GIVEN PASSAGE —
---*---

Steem Pressure #4 - Need for Speed

From zero to hero

How long does it take to go from 0 to 20,000,000?

Let's check how fast we can resync and replay, because that shows how fast our system can reach the head block.

Of course, that’s not something that measures overall steemd performance. For example, a system that replays faster is not necessarily faster when it comes to serving rpc requests.
The runtime performance of API endpoints is a good topic for another episode.


Video created for Steem Pressure series.

As you may remember from episode #3, I used an entry-level dedicated machine for the purpose of my presentation:
Intel(R) Xeon(R) CPU E3-1245 V2 @ 3.40GHz on an Ivy Bridge with 32GB DDR3 1333MHz RAM and 3x 120GB SSD

Here’s the reference config file that we used back then. We will also use it now (with slight modifications depending on our needs):

p2p-endpoint = 0.0.0.0:2001
seed-node = gtg.steem.house:2001
public-api =
enable-plugin = witness

[log.console_appender.stderr]
stream=std_error

[logger.default]
level=info
appenders=stderr

That’s all that is needed to run a seed node or a witness node.
In this presentation, I continue to use v0.19.2 (with some minor patches, basically something that you will get by checking out stable)

In the previous episode, you saw the --resync process:

I was able to sync 20M blocks in slightly less than 9 hours.

resync-on-disk.png
Resync of 20M blocks with state file located on disk: 539 minutes

Currently, block_log takes 110GB, so it’s quite a lot of data to process (and this amount continues to grow).
For the purpose of most of our comparisons, we will use the 20M block as a reference point, because it’s nice and round and, unlike 10M, it contains all HARDFORKs.

Once we have our block_log file, either from a previous resync operation, or we’ve downloaded it from a different instance or public source, we can save some time we would otherwise spend on --resync and perform --replay.

What’s the difference?

---*---

DATA SECTION —
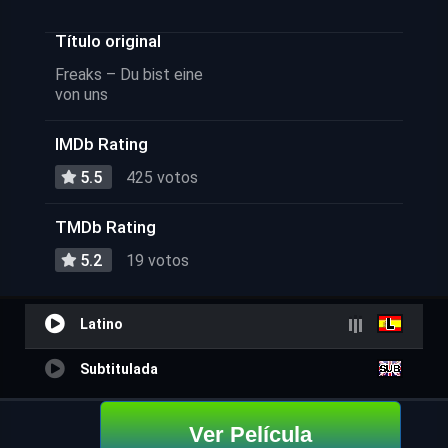
Título original
Freaks – Du bist eine
von uns
IMDb Rating
5.5
425 votos
TMDb Rating
5.2
19 votos
Latino
Subtitulada
Ver Película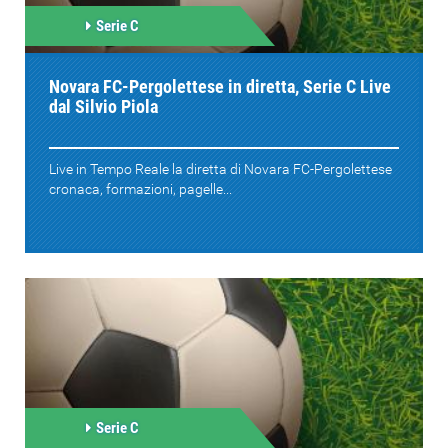
Serie C
Novara FC-Pergolettese in diretta, Serie C Live
dal Silvio Piola
Live in Tempo Reale la diretta di Novara FC-Pergolettese
cronaca, formazioni, pagelle...
Serie C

---*---

PROBLEM DETAILS —
Pick up the Steem Pressure post on resync and replay speed after its final line and keep writing it.

REPLY —
Resync connects to various p2p nodes in the Steem network and requests blocks from 0 to the head block. It stores them in your block_log file and builds up the current state in the shared memory file. The content of the latter depends on the plugins you use, so for example if you add the account history plugin, you will have to reindex aka replay.
Replay uses the existing block_log to build up the shared memory file up to the highest block stored there, and then it continues with sync, up to the head block.

That’s much faster, but operations on both your block_log and your shared_memory.bin without network latency in the meantime cause very intensive I/O workload for your storage.
By default, both files reside in the blockchain directory just below --data-dir, but the shared memory file can be placed elsewhere if you use the shared-file-dir option, preferably on a fast local storage device (low latency is the key) but also on a ramdisk or tmpfs.
Putting it all in RAM is the fastest solution, and you might be tempted to do so, but that’s not a viable option in the long run. Eventually, you will run out of RAM, and that will happen sooner than you think.

Fast local storage

In our setup, we are using Intel 320 Series SSDs

root@pressure:~# hdparm -t /dev/sda

/dev/sda:
 Timing buffered disk reads: 750 MB in  3.00 seconds = 249.74 MB/sec

It’s not a speed monster - on the contrary, that’s a pretty old and slow SSD drive.
It was introduced in early 2011.

According to Intel:

Sequential Read (up to)270 MB/s
Sequential Write (up to)130 MB/s
Random Read (8GB Span) (up to)38000 IOPS
Random Read (100% Span)38000 IOPS
Random Write (8GB Span) (up to)14000 IOPS
Random Write (100% Span)400 IOPS
Latency - Read75 µs
Latency - Write90 µs

It looks poor compared to devices available nowadays, but I have three of them, so let’s make use of what we have
/dev/md3: 273.86GiB raid0 3 devices

root@pressure:~# hdparm -t /dev/md3

/dev/md3:
 Timing buffered disk reads: 2442 MB in  3.00 seconds = 813.81 MB/sec

That’s much better.
We can now check how fast we can --replay, but to do so we need to get a block_log from somewhere, remember?
As a witness, you should have plenty of these (I have one in my pocket).
If you don’t, you have a few other options.

Each of them has its pros and cons and largely depends on your infrastructure.
Here, we test two of them:

First, download my “always up to date” file

It’s publicly available at: https://gtg.steem.house/get/blockchain/
That took 31m51s and the file is ready to use.
To get to the head block, I will have to replay it and then sync the remaining time that passed during the replay.

Then, download a highly compressed file

It’s publicly available at https://gtg.steem.house/get/blockchain.xz
That took 11m53s, but the file needs to be decompressed. Unfortunately, due to xz limitations, the can’t be done on the fly (one of the reasons I’m going to abandon it). The good thing is that it was compressed by pixz, so we can now use it with support for parallel decompression.

That took a total of 7m13s so 19m6s.

Was it worth it?
Sure!
We have saved over 10 minutes of time and 60GB of transfer.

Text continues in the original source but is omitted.